TRECHO DA PÁGINA:
JEEP STATION WAGON" E FAMILIA - Parte 3



Em 1946, junto com a Station Wagon, a Willys lançou o primeiro veículo comercial da série especialmente desenhado para transporte de carga leve. Era a versão pick-up que usava a mesma configuração de frente e cabine das Wagons e uma caçamba com os paralamas externos e, assim como a Wagon, tinha o mesmo motor "Go-Devil"  de 63 hps que equipou toda a linha até o surgimento do "Hurricane".
Ela era oferecida nas formas de pick-up, pick-up com caçamba de madeira, chassis com cabine ou apenas chassis. Era produzida na mesma plataforma 4x2 de 104 polegadas entres eixos, da perua, e tinha a capacidade para 500 quilos de carga. Em 1947 uma nova versão já com a configuração 4x4, mais robusta e mais longa (com 118 polegadas entre eixos), foi introduzida e a capacidade de carga foi aumentada para uma tonelada.
O fato de terem aumentado o comprimento e colocado a tração, fez com que o peso aumentasse para algo em torno de 1.545 Kgs mais ou menos. Só para você ter uma idéia do que isso significava, o jeep pesava em torno de 1.100 Kgs e o furgão, por sua vez, era algo pela casa dos 1.170 Kgs. Com base nesses dados dá para se ter uma idéia de que a relação peso-potência dessa nova versão 4x4 não era nada empolgante.
Em 1950, seguindo a linha das Wagons, a frente mudou para a versão com grade em "V" e que ficou conhecida, aqui no Brasil, como "Bicuda".
O número de veículos produzidos em 1951 chegou a um total de 22.282 unidades, bem acima de 25% da produção total da Willys.
A linha de acessórios disponíveis incluía uma tomada de força, uma polia traseira para movimentação de implementos agrícolas (semelhante à do jeep) e um dispositivo chamado "governor" que controlava a rotação do motor para que a velocidade do veículo se mantivesse sempre estável, independentemente da carga ou rampas que eventualmente ele estivesse levando ou subindo.
A grosso modo seria aquele dispositivo que os carros modernos usam para manter uma velocidade de cruzeiro numa estrada sem que o motorista tenha que ficar com o pé no acelerador o tempo todo.

A grande diferença é que o "governor" aumentava ou diminuía o giro do motor sozinho, dependendo do que ele "sentisse" que estava acontecendo. Êle "sentia"  isso através de uma segunda polia em paralelo à polia do virabrequim que aumentando ou diminuindo o giro fazia com que ele acionasse, através de umas alavancas, os comandos do carburador e restabelecesse a velocidade pré-regulada.

SUA TAREFA: Transcreva, sem nenhuma alteração, a parte do texto sobre a pick-up da Willys que começa em "A grosso modo" e vai até "o tempo todo.", incluindo este trecho final.

DADOS BRUTOS:

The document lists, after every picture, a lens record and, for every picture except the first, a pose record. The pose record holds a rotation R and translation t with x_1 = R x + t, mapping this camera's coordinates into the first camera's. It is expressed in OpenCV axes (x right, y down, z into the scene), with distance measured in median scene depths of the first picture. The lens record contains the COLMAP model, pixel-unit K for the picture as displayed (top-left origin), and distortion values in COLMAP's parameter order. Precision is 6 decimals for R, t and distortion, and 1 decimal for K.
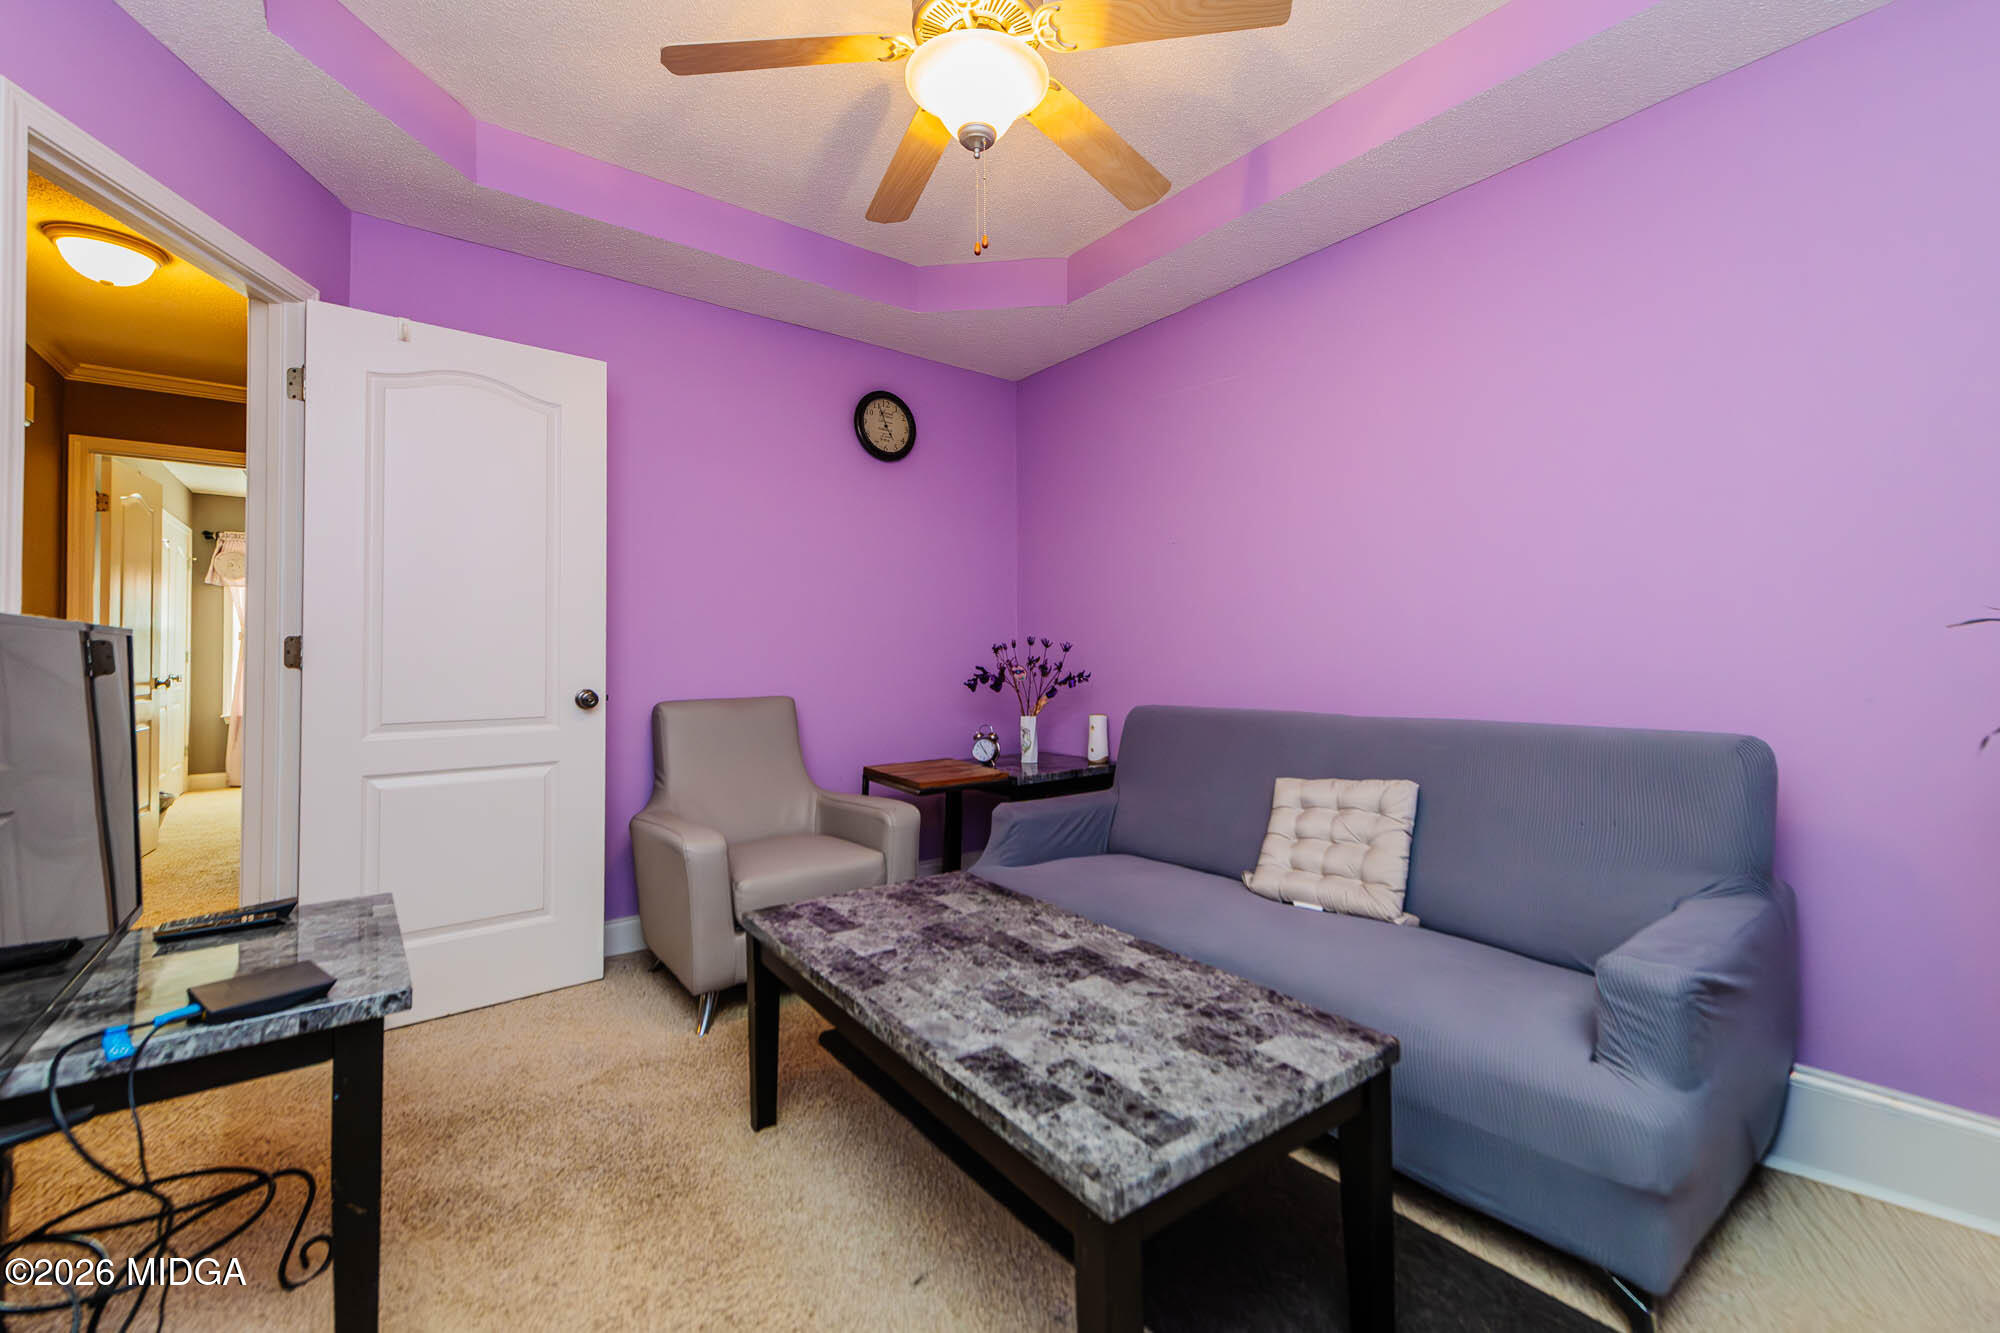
lens RADIAL K [[782.6, 0, 1005.1], [0, 782.6, 637.8], [0, 0, 1]] dist [0.013640, -0.006003]
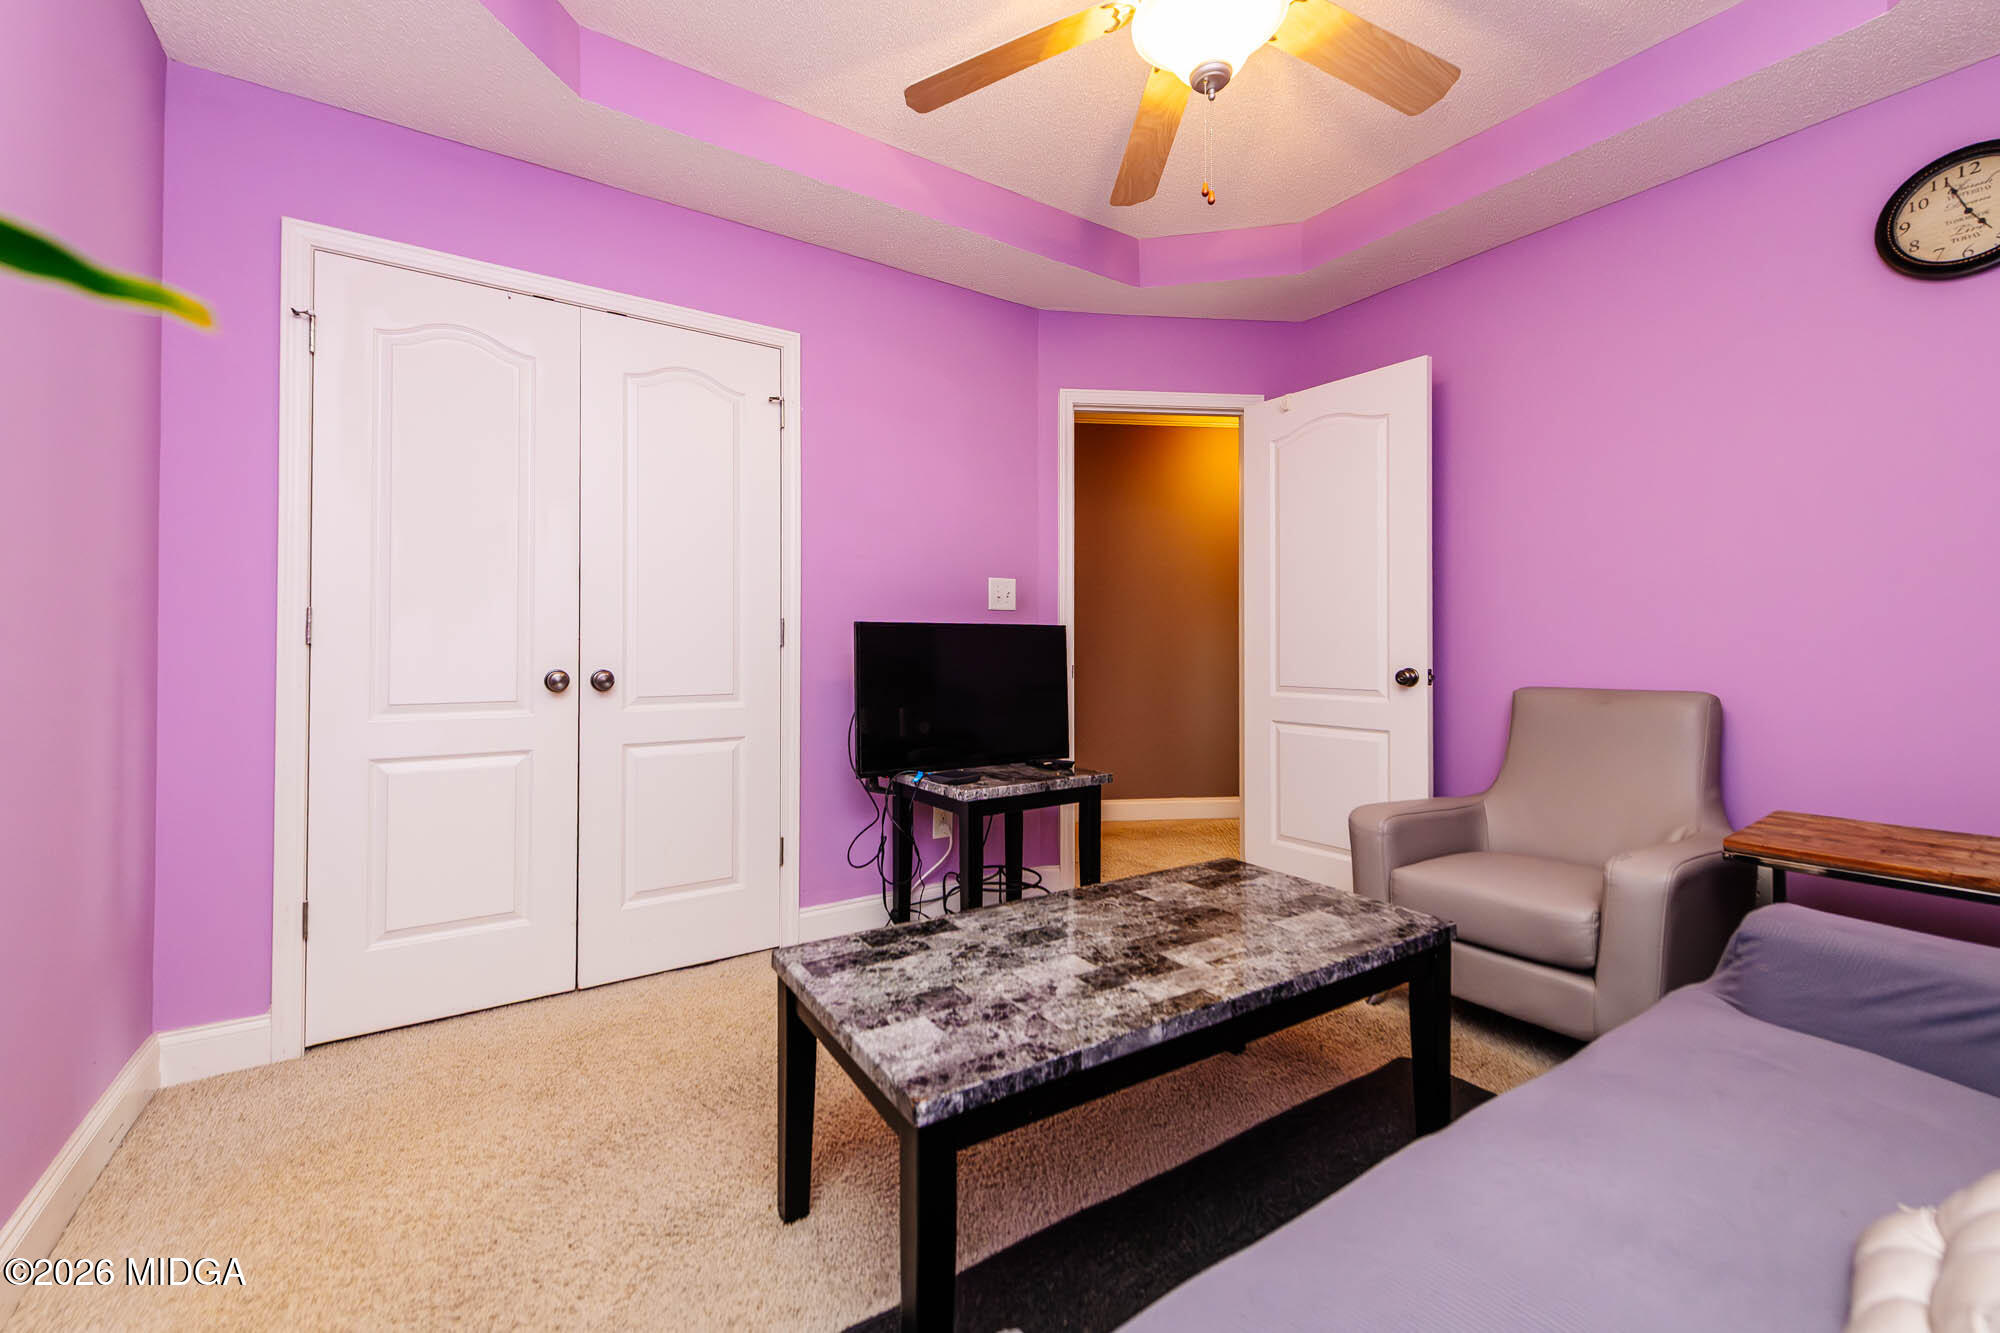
lens RADIAL K [[782.6, 0, 1005.1], [0, 782.6, 637.8], [0, 0, 1]] dist [0.013640, -0.006003]
pose [[-0.016355, -0.001285, -0.999865, 1.110660], [0.021071, 0.999777, -0.001630, 0.031676], [0.999644, -0.021095, -0.016324, 0.947943]]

A RESPOSTA:
A grosso modo seria aquele dispositivo que os carros modernos usam para manter uma velocidade de cruzeiro numa estrada sem que o motorista tenha que ficar com o pé no acelerador o tempo todo.